Un livre de
nouvelles. Vieilles comme le monde. Reinterpretees par Kis en une ecriture exuberante. Des
nouvelles. Des contes plutot. Des paraboles. Mirobolantes. (Des miroboles parabolantes?)
Un livre qui veut ecrire l'histoire de ceux que l'histoire a ignore.
Par exemple, Simon le mage, adversaire des apotres, efface par le christianisme.
Ou une putain, effacee par les bien-pensants, honoree a sa mort par ses “habitues".
Ou tout un petit peuple efface, oublie, mais restitue a notre memoire par une “encyclopedie des morts”, qui ne mentionne personne de celebre, pour “corriger l'injustice humaine et octroyer a toutes les creatures de Dieu une meme place dans l'eternite".
Ou des dormants eternels qui revent, le reve de l'eternite et du temps, le reve des morts, le reve des sacrifies au nom de Jesus ou au nom de l'astre-dieu des paiens, la lune. Les morts revent? Et que se rappelent-ils dans leurs reves, que les vivants ont oublie?
Ou une fillette qui voit dans son miroir, horrifiee, des paysages lointains, des actions lointaines, des morts lointaines. Temoin d'avance de ce que les autres, les plus ages, avec toute leur experience, ne peuvent percevoir.
Ou un livre malefique, qui court, court, quand nombre de bons livres sont brules, quand nombre de braves gens sont brules.

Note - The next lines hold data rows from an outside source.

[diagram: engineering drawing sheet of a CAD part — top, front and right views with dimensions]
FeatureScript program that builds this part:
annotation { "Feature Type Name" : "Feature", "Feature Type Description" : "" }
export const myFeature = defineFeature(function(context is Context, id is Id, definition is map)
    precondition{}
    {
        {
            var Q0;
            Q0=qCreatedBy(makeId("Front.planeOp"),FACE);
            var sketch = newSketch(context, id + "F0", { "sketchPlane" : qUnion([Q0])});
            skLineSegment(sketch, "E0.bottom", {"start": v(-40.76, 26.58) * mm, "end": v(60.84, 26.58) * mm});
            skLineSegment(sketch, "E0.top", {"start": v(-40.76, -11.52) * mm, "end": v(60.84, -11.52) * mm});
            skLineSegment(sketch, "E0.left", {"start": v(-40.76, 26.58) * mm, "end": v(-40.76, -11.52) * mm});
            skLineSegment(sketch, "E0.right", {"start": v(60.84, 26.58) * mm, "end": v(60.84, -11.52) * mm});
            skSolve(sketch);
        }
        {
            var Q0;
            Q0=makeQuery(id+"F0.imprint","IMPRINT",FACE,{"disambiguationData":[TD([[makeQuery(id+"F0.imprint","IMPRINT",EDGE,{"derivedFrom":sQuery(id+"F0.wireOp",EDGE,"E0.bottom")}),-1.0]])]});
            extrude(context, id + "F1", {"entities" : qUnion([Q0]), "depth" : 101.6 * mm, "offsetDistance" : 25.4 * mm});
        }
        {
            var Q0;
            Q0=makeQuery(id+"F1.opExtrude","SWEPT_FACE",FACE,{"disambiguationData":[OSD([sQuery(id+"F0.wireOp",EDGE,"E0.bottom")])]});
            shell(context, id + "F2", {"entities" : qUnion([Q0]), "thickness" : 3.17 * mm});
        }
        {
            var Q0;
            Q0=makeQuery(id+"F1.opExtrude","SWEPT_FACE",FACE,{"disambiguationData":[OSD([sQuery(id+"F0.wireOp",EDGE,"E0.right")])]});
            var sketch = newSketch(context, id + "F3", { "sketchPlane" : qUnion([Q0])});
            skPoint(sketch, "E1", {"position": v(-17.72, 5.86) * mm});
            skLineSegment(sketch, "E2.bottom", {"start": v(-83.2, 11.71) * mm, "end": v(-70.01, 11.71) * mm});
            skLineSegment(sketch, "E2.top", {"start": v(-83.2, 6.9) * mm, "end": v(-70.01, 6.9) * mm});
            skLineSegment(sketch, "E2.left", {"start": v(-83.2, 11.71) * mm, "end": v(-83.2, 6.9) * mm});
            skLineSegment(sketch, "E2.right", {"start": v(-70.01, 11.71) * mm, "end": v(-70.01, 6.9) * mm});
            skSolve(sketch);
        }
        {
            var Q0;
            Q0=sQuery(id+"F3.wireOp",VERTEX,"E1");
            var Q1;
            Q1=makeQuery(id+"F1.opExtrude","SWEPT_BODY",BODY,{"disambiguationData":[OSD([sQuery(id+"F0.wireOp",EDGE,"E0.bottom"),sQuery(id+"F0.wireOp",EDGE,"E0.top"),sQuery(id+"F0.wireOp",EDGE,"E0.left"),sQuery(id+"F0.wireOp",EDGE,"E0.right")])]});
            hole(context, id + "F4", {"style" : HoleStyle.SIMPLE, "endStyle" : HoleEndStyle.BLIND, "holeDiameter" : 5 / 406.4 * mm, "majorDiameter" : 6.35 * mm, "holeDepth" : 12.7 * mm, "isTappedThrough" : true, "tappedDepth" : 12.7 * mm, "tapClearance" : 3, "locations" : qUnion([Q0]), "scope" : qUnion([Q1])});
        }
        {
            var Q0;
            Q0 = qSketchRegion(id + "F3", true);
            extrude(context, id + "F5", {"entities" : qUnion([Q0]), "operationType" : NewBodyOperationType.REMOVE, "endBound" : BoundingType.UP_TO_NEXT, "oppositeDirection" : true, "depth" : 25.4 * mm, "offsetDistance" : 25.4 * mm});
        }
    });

Un livre-torche dans les mains des incendiaires. Un livre assassin, qu'on laisse courir en fermant les yeux.
Ou un ecrivain, assassine, dont les bourreaux inventent la biographie. Et reinventent a chaque changement de pouvoir. Effacent et reecrivent. Effacent et reecrivent.
Et beaucoup d'autres, leses par leurs proches, par leur entourage, par l'histoire, par la memoire collective. Ou bien reinventes par cette meme memoire, moins selective que reconstruite. “L'histoire est ecrite par les vainqueurs. le peuple tisse des legendes. Les ecrivains developpent leur imagination. Seule la mort est indeniable”.
Kis ecrit ce qu'il a entendu par erreur, ce qu'il a lu par hasard, pour corriger nos vieux livres, pour aerer nos poussiereuses bibliotheques, pour assainir notre memoire.
L'histoire est, dans ce livre, la somme des destins humains, un ensemble d'evenements insignifiants lies a d'autres, fabuleux mais non moins ephemeres. Sont recensees les pensees fugaces au meme titre que les mouvements, les actions. de chacun. de tous. Car chaque homme est un astre, et tous, morts et vivants, voguent en une galaxie aux frontieres changeantes: la memoire.
Encyclopedie des morts. Dans chacun de ses articles, la mort sert de fil conducteur, un fil attache a formuler en fin de compte une apre critique adressee aux differentes formes de pouvoir. Enchevetrant histoire, memoire, fable, speculation, realite et surnaturel, Kis temoigne pour ceux qui ne le peuvent plus. Un temoignage qui est non seulement une analyse des mecaniques du pouvoir, non seulement un voyage a travers l'histoire et la pensee humaine, mais au vrai un cri d'indignation. En quelques
nouvelles, par petites doses. Qui subjuguent autant par la forme que par le fond. Des
nouvelles d'une grande maitrise litteraire. Qui rappellent
Borges, qui le continuent, qui l'approfondissent.
Danilo Kis est un grand ecrivain. Il largue, dans de courts livres, un message moral, politique en fait, que d'autres ont porte avant lui et porteront surement (j'espere) apres lui. Mais il a une voix qui n'est qu'a lui. Une voix aux modulations subtiles. Et forte, puissante. Une voix qui meriterait d'etre plus entendue, qui, j'en suis sur, enchantera tous ceux qui voudront bien preter l'oreille.
Danilo Kis est un grand ecrivain. Il merite d'etre plus connu, plus lu. Ayant parcouru plusieurs de ses oeuvres, ce livre est pour moi un de ses meilleurs. Une vague bienveillante l'a entraine vers mon rivage, jete sur mon ile (pas si deserte). Il trouvera sa place dans la petite bibliotheque que j'y ai monte, dans mon abri, ma bibliotheque personnelle.
“L'unique bibliotheque personnelle de l'homme est celle qui demeure dans sa memoire – la quintessence, le residu”. (D. Kis.)